The Act was created “[t]o eliminate discrimination and promote women’s health and economic security by ensuring reasonable workplace accommodations for workers whose ability to perform the functions of a job are limited by pregnancy, childbirth, or a related medical condition.” The bill, explained Rep. Nadler, would require employers “to provide reasonable accommodations to pregnant workers so long as the accommodation does not impose an undue hardship on the employer.” He said it will keep “women and children healthier and safer.”

However, concern has been raised regarding the purposeful lack of an exemption for religious organizations.

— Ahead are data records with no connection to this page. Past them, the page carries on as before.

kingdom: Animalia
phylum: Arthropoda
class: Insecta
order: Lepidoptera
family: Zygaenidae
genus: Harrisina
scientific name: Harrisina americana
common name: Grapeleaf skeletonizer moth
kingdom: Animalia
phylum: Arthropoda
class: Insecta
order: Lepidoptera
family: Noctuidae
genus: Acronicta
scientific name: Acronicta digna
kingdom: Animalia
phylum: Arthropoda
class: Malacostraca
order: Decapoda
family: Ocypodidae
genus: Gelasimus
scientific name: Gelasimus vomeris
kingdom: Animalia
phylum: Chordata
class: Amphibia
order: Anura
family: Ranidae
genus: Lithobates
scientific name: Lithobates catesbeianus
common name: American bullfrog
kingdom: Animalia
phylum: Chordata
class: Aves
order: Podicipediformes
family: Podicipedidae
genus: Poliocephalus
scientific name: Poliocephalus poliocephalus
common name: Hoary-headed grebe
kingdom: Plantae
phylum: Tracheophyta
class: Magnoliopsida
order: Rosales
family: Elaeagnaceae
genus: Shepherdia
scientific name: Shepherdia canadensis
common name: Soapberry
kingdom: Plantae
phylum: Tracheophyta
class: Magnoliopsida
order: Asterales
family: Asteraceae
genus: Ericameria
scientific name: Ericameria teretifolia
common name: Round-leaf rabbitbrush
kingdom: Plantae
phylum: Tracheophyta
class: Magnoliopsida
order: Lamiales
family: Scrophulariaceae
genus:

In a statement regarding the bill, Rep. Virginia Foxx (R-N.C.) noted:

While well-intentioned, this legislation unfortunately does not include a long-standing provision from the Civil Rights Act which protects religious organizations from being forced to make employment decisions that conflict with their faith. 

To address this omission, Republicans offered an amendment to include this narrow but long-standing provision when the bill was considered by the Committee.

The Civil Rights Act protection, which already exists under current law, ensures religious organizations are not forced to make employment decisions that conflict with their faith.

Foxx summarized several amendments she and other colleagues proposed that were successfully added to the language of the bill but an amendment for religious exemption was voted down. Though Foxx did not specify examples of cases in which religious exemptions may be important, making accommodations to ensure a healthy pregnancy for employees could open the door for employers to be forced to accommodate for abortions for so-called health reasons such as a fetal diagnosis or a concern for the mother’s health. However, abortion — the direct and intentional killing of a child before birth — is never medically necessary.

READ: Mom of Lillian, who has spina bifida, says she ‘was offered an abortion at every visit’

“The purpose of America’s nondiscrimination laws, and the agencies enforcing them, is to give all Americans equal opportunities to succeed,” Foxx explained. “That being said, overzealous government intervention often causes more harm than good. In the case of H.R. 2694, by failing to include a long-standing Civil Rights Act provision, we are doing just that. As it is currently written, H.R. 2694 will create legal risk for religious organizations in their religiously based employment decisions.”

In addition to potentially accommodating abortions, the Act could lead to the Equal Employment Opportunity Commission creating rules requiring employers to cover abortion, contraception, and sterilization in employer-sponsored health plans. Having a religious exemption in the Civil Rights Act but not in the Pregnant Workers Fairness Act could also cause confusion regarding what accommodations employers are or are not required to make.

The Act has moved to the Senate, where it has been assigned to the Committee on Health, Education, Labor and Pensions.